The former president was on trial for spying on opposition and embezzling US$45 million from the federal school lunch program.
A Panamanian criminal court ruled former president Ricardo Martinelli not guilty of charges that he spied on 150 people, including politicians, union leaders and journalists during his 2009-2014 presidency, and ordered his release.
According to the verdict read by one of the three judges involved, prosecutors "failed to prove" their theory and "reasonable doubts arose" about the accusations presented.
"The trial court considers that Mr. Ricardo Martinelli is not guilty of the crimes accused ... and the precautionary measure against him is lifted and his immediate freedom is ordered," Judge Raul Vergara read in the courtroom, according to EFE.
The once-Panamanian president, Martinelli, has also been accused of embezzling US$45 million from Panama's federal school lunch program.
Martinelli thanked his lawyers to reporters after his not-guilty verdict was announced.
Earlier Friday, it was reported that evidence provided by Panamanian Public Prosecutor Ricaurte Gonzalez gave weight to the allegations and the prosecutor filed a request that the court rule and make an example of Martinelli by delivering a 21-year sentence for his violation of privacy.
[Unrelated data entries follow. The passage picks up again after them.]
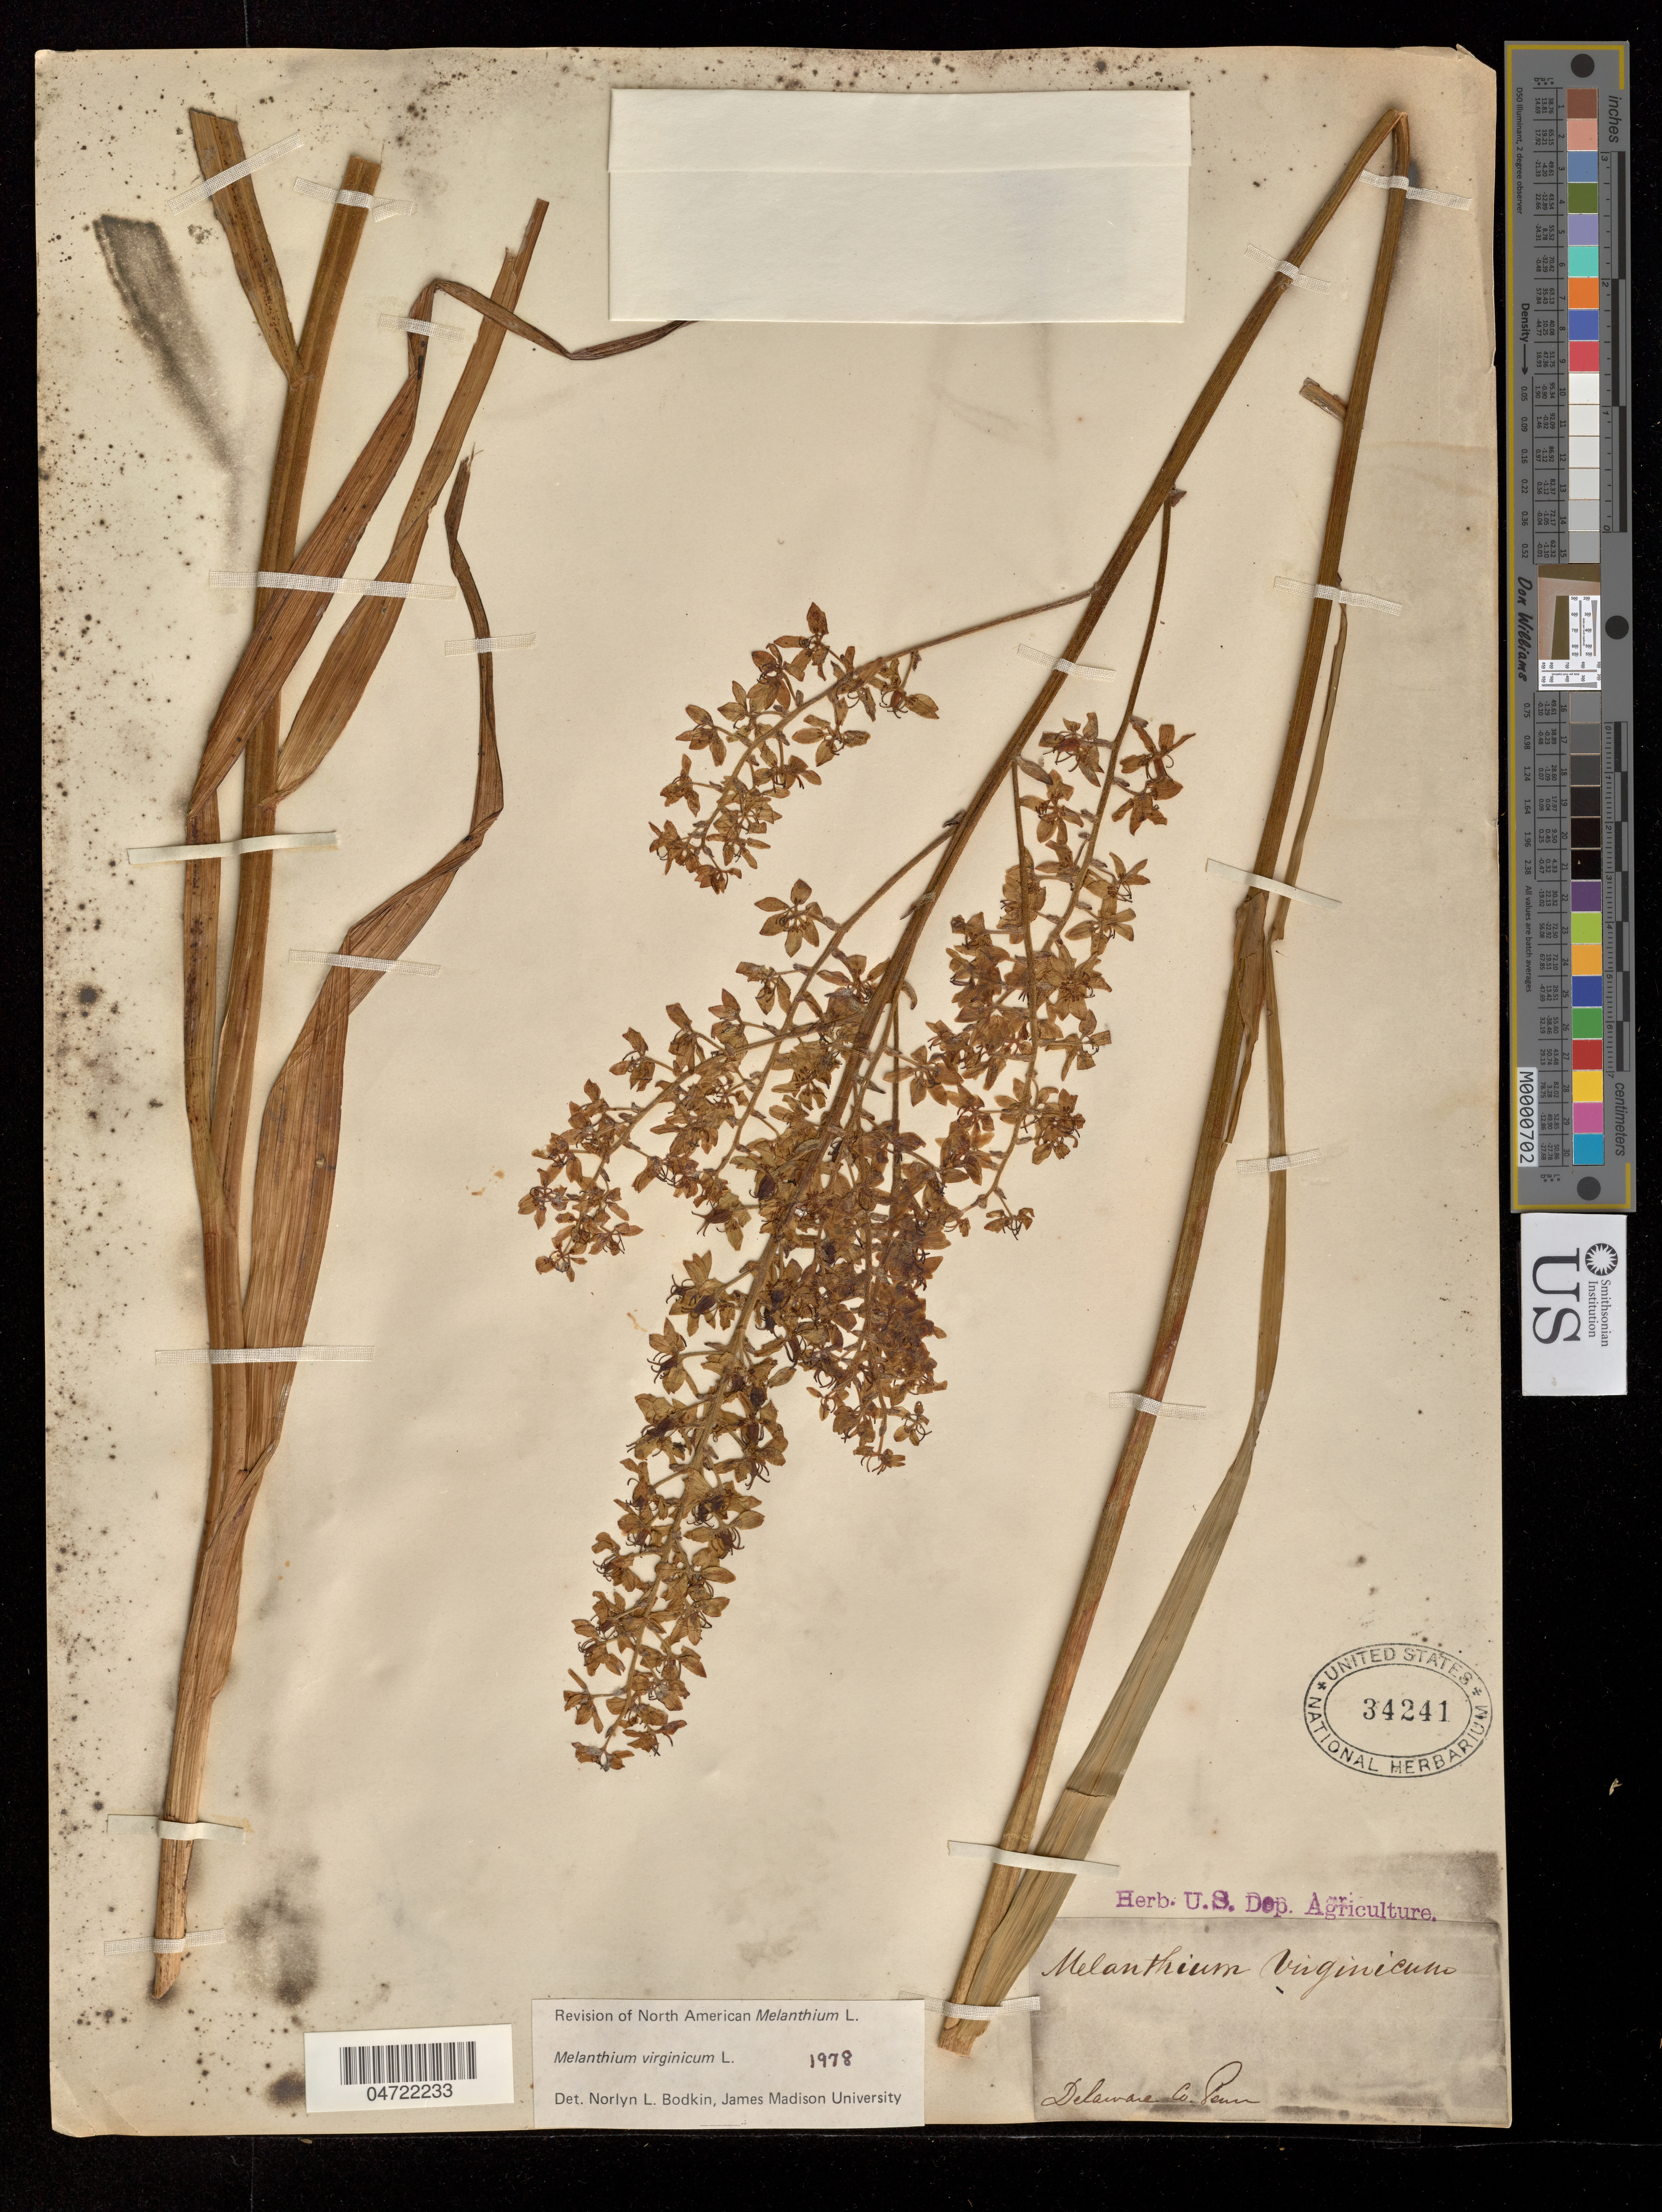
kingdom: Plantae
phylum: Tracheophyta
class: Liliopsida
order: Liliales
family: Melanthiaceae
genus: Melanthium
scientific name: Melanthium virginicum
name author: L.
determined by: Bodkin, N. L.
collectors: U.S. Department of Agriculture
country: United States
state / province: Pennsylvania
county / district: Delaware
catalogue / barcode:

"The time has come to change history," Gonzalez insisted as the hearing wound down Thursday.
According to Panama America media, Martinelli said at closing remarks Aug. 8, "Here I am the victim ... I never gave an order in the National Security Council to follow anyone; I never used the resources of the state to commit any wrongdoing," the ex-president said on entering court Friday.
This was the first time a Panamanian president has been tried in a criminal court. Martinelli previously attempted to avoid the event by escaping to the U.S. in 2015. He was extradited in 2018 and held in a pretrial detention for the year before being released on house arrest last June when the trial began.